By Al Fasoldt
Copyright © 1998, The Syracuse Newspapers
In the good old days, you could get a hamburger and fries at McDonald's in about 60 seconds flat. The secret? McDonald's used the "look-ahead" technique.
The manager of each McDonald's restaurant looked ahead to guess the number of customers likely to come in during any part of the day, then made sure the hamburgers, cheeseburgers, Big Macs and fries were cooked ahead of time. The idea worked—sort of. McDonald's stopped using the "look ahead" method when customers started heading elsewhere for fresher food.

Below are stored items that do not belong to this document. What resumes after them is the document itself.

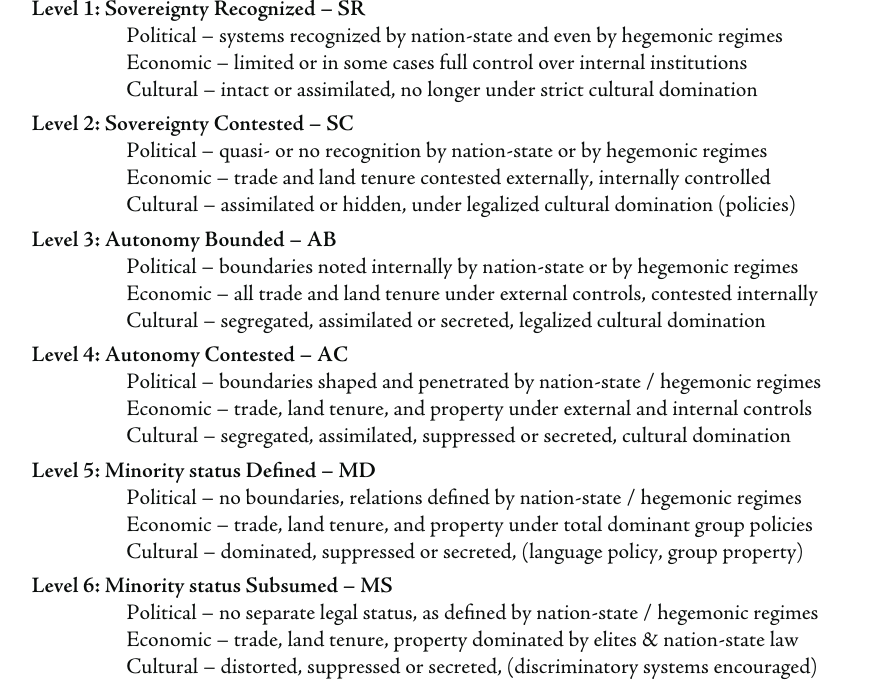
Table 1 – Levels and Types of Indigenous Survival within Hegemonic Nation- State Systems Level 1: Sovereignty Recognized –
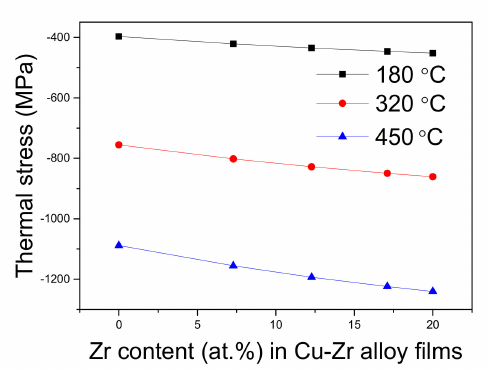
Figure 12. ThermalstressasafunctionofZrcontentforCu–Zrfilmsannealedatthreedifferenttemperatures.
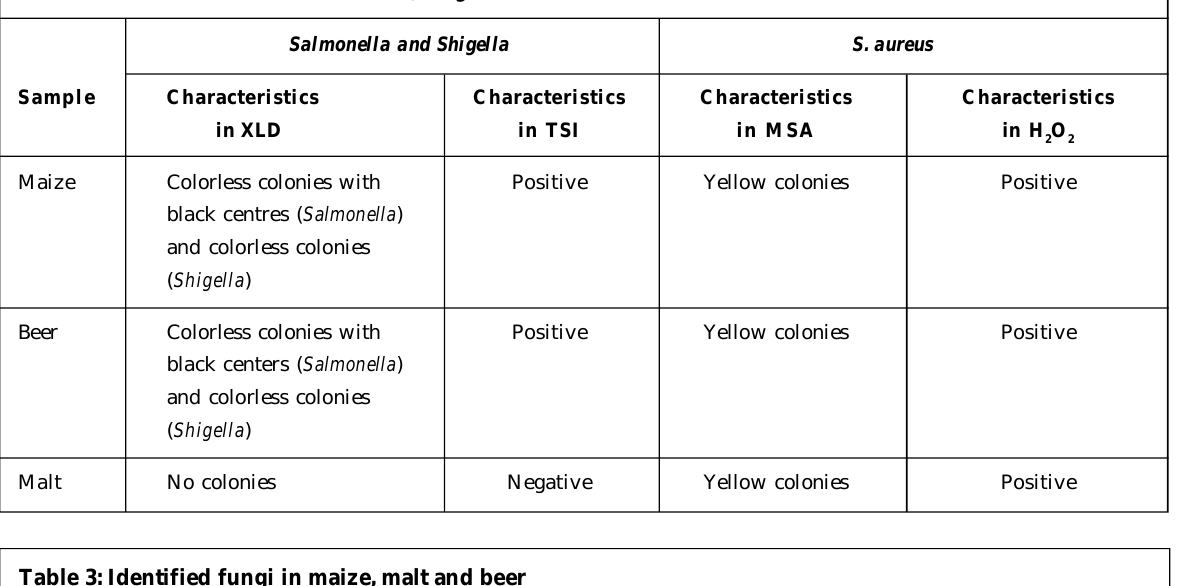
Table 2: Determination of Salmonella , Shigella and S. aureus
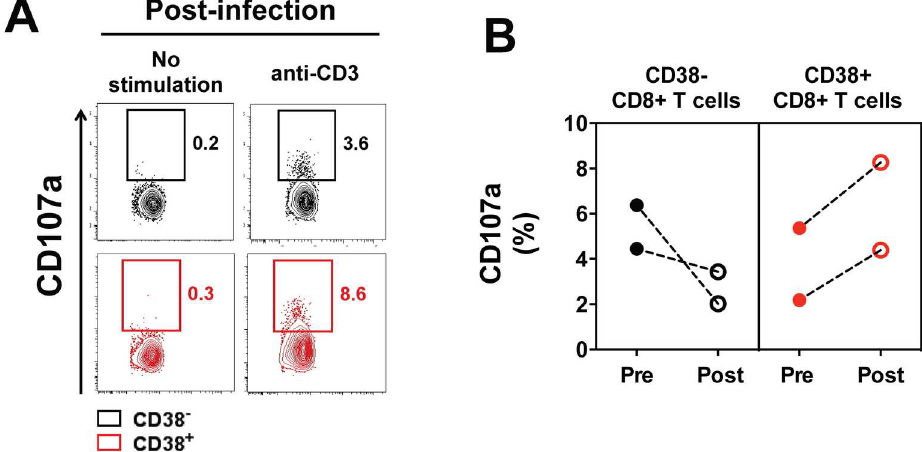
Fig 4. Degranulation in circulating CD38 + and CD38 - CD8 + T cells following P . vivax blood-stage infection. Blood samples were collectedfrom malaria-naive volunteersprior to and post-infection with P . falciparum or P . vivax infected erythrocytes, as describedin legendto Fig 1. Degranulation of CD38 + and CD38 - CD8 + T cells was determined by flow cytometry using a CD107a-based degranulation assay on sorted cells after five hours stimulationwith plate-bound anti-humanCD3 (10 μ g/mL). (A) Representative stainingof CD107a in circulating CD38 + and CD38 - CD8 + T cells from one P . vivax infected volunteer. (B) Frequencyof CD107a + cells after stimulation(background subtracted)in circulating CD38 + and CD38 - CD8 + T cells pre- or post-infection in P . vivax infected volunteers. Graphs show mean data from 2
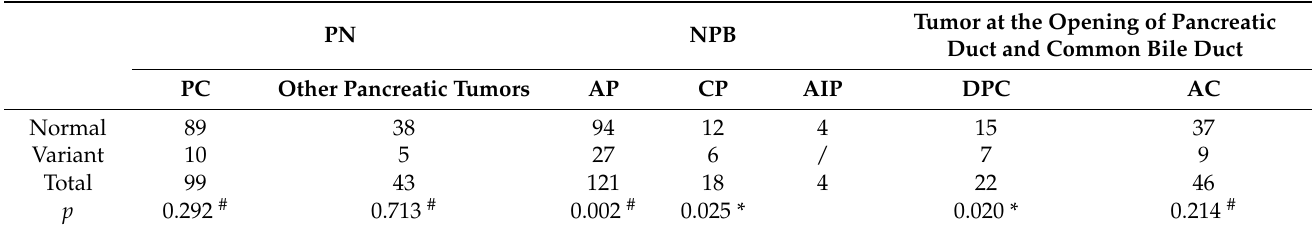
Figure 10. Type 2b. A 45-year-old female patient with Cholangitis. ( a ): MIP [45keV MEI(+)] shows MPD (long arrow) flows into MiP and extends to the tail of the pancreas. The tiny APD (short arrow) communicates with the front segment of the MPD without flowing into the MP. ( b ): MinIP [45keV MEI(+)] shows the overall configuration of the pancreatic duct and the thin duct in the tail. MPD refers to anatomically large and functionally dominant ducts. Table 2. Distribution of normal group and variant group in pancreas-related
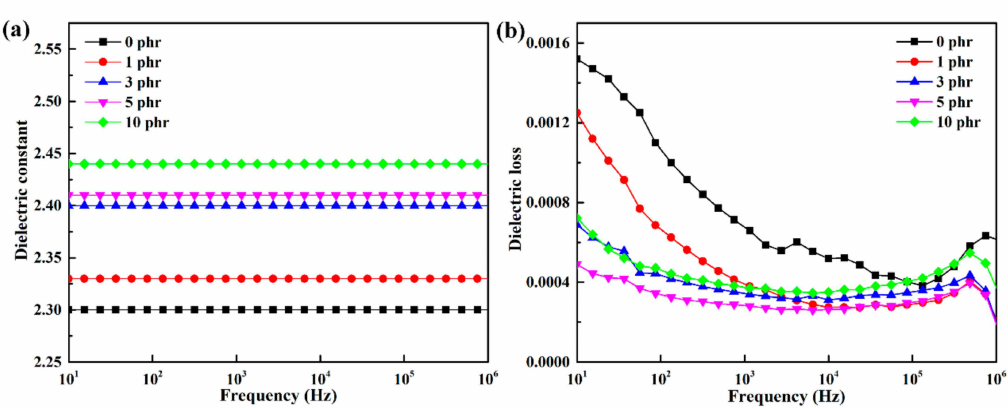
Figure5. Relationshipbetween( a )dielectricconstantand( b )dielectriclossandfrequencyofh-BN / LDPE composites with di ff erent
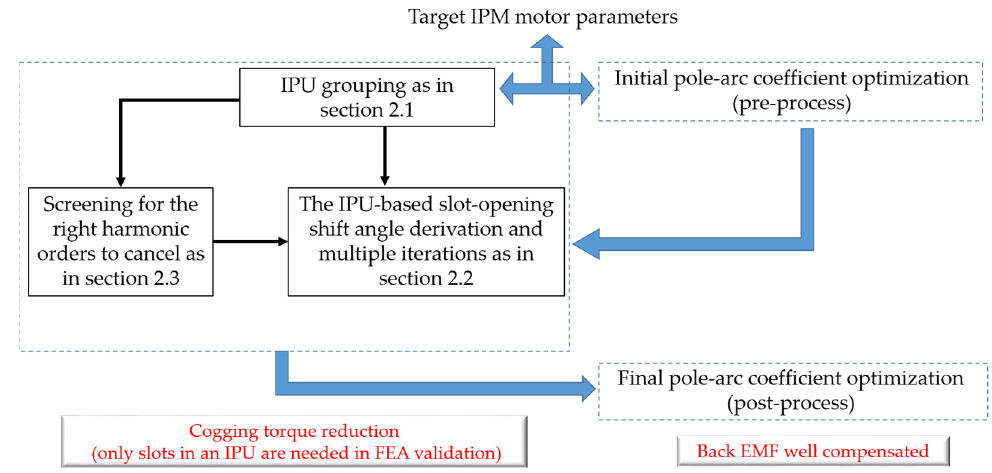
Figure 4. The summary of the proposed cogging torque reduction process.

But good ideas have a way of hanging on. Building up an inventory during slow times—looking ahead to see what might be needed later—has become the latest rage to accelerate Web browsing. You install a program that piggybacks on your Web browser so that it looks ahead at the links in pages you're viewing. When you're just sitting there chuckling at the latest Dilbert cartoon or looking at the news on CNN's site, the helper program goes out and starts pulling in those other pages. It all happens in the background.
When you click on one of the links on that page, the look-ahead program hands it to the browser instantly. Go back to that main page and click on another link and it, too, produces a page in a flash. It's just as if you chucked out that modem and got connected to the Internet through a big, fast pipeline.

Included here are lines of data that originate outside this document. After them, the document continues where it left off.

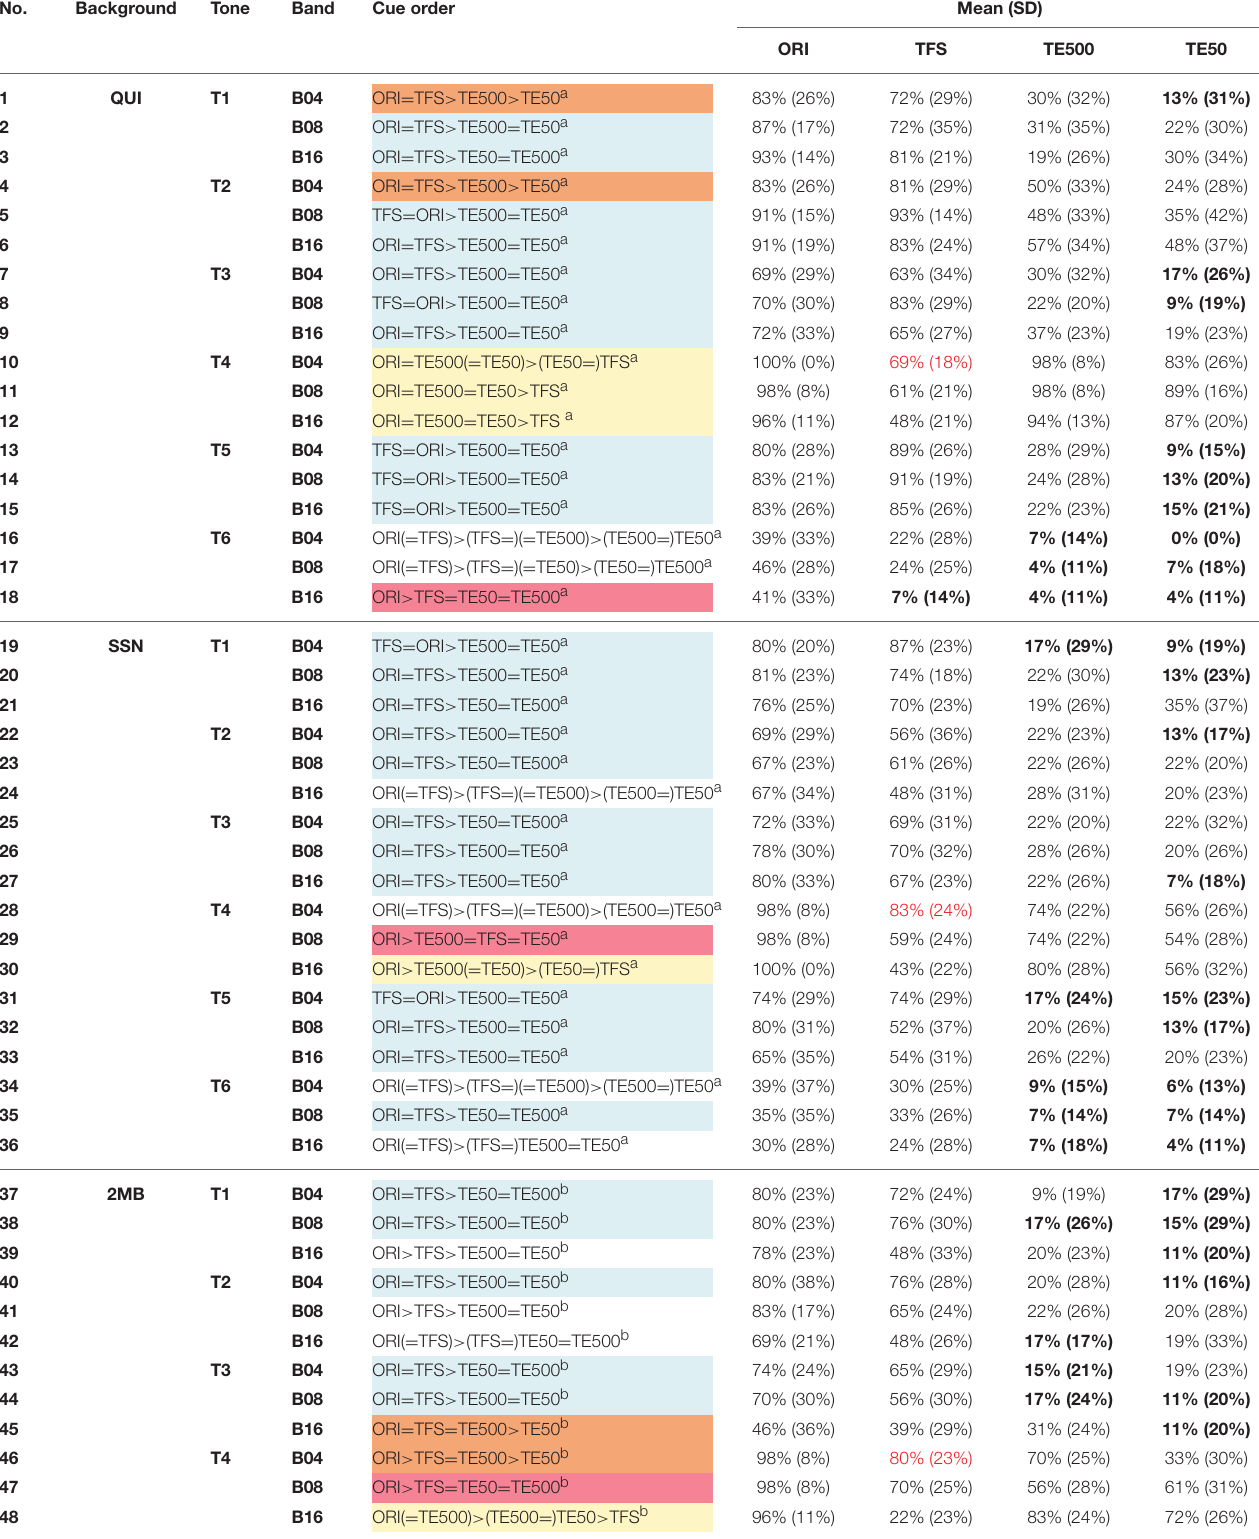
TABLE 8 | Results of pairwise comparisons in Tones * Bands * Cue three-way repeated measures ANOVA on tone accuracy.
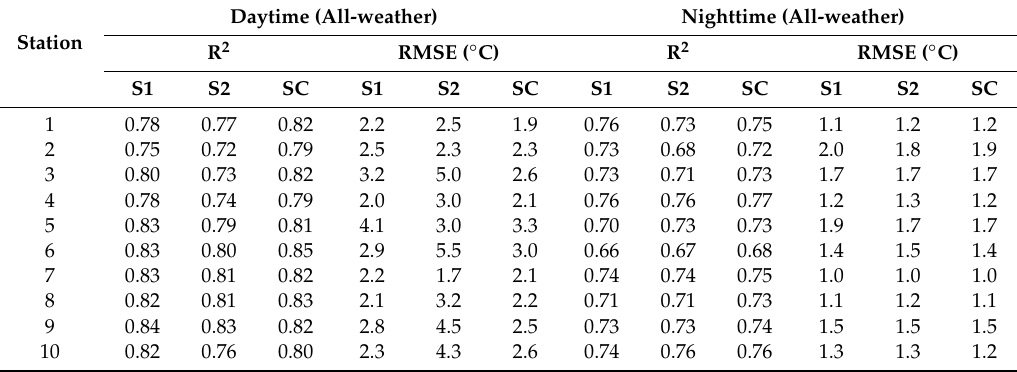
Table 5. The leave one-station out cross-validation (LOOCV) results of the estimated 1 km all-weather LSTs from scheme 1(S1), scheme 2(S2) and scheme combined (SC) using 1 km bias-corrected in situ LSTs at 10 stations during July and August from 2013 to 2018 for daytime. Refer to Figure 1 for station numbers. Daytime Station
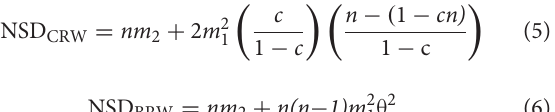
TABLE 1 | Summary statistics for 2016 (see Hoover et al., in press) and 2018 neonate tracking trials.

One of the leaders in this field is PeakSoft (), which markets the PeakJet browser accelerator. PeakSoft says its latest accelerator program can make your Web browser 20 times faster. This may seem like an outrageous claims, but I have no doubt that anyone with a very slow dialup connection could, in some cases, get just that kind of speed increase.
Peak Technology's original Web accelerator, PeakJet, is now in version 1.5. It's still available for about $25. You can get PeakJet online fromhttp://www.egghead.com/. (Be sure to click the "Downloads" button at the left when you get to the main page.) The current accelerator is PeakJet 2000, which sells for $30. You can order it from the PeakSoft site, and you can download an upgrade from the older version to the newer one for $10. A 30-day trial version can be downloaded for free.
Both work only with Windows 95, Windows 98 and Windows NT. You need Microsoft Internet Explorer versions 3 or 4 or comparable versions of Netscape's browser. (They won't work with AOL's Web browser.) Both work over a standard dialup connection or direct line to the Internet, and can be configured to operate through a proxy server such as the kind that allows many PCs at a home or office to access the Internet through a single connection
I tried both versions. The newer one is faster and easier to use and offers many extra features, but both did a good job of speeding up Web browsing. Because I already have a very fast Internet connection—a cable Internet connection that normally runs at two to three times the speed of a T1 line—I didn't expect the PeakSoft accelerators to add much more speed. You can imagine my surprise and delight when I found that all pages, not just ones from faster remote sites, snapped onto my screen instantly when I used the PeakSoft accelerators.
This did not happen all the time. When I opened a page I'd never been to before, looked at it for only a few seconds and then went on to a link on that page, PeakJet usually didn't help much. The accelerator's look-ahead system was still grabbing pages when I jumped ahead.
But when I browsed my usual way, by lingering for at least a minute on any new page, the links on that page nearly always came up in a flash. If you have a dialup connection running at 56k or slower, PeakJet will take longer to grab linked pages, so your "linger" time will have to be stretched out to get the same effect.
PeakJet monitors your browsing habits and stores the pages you access most often. This means sites that you've visited before will open up more quickly than usual. (Unlike the cache that's already used by your browser, the one built into PeakJet is managed and maintained very cleverly. This feature is one of the best functions of PeakJet 2000. The older version does not do as well.)
For optimum use of the PeakSoft accelerators, your PC should have at least 32 megabytes of memory—RAM is about a dollar a megabyte, so add memory if your PC needs it—and a reasonably fast hard drive. You can use the default setting and keep the disk cache to 5 megabytes, but I recommend four times that amount.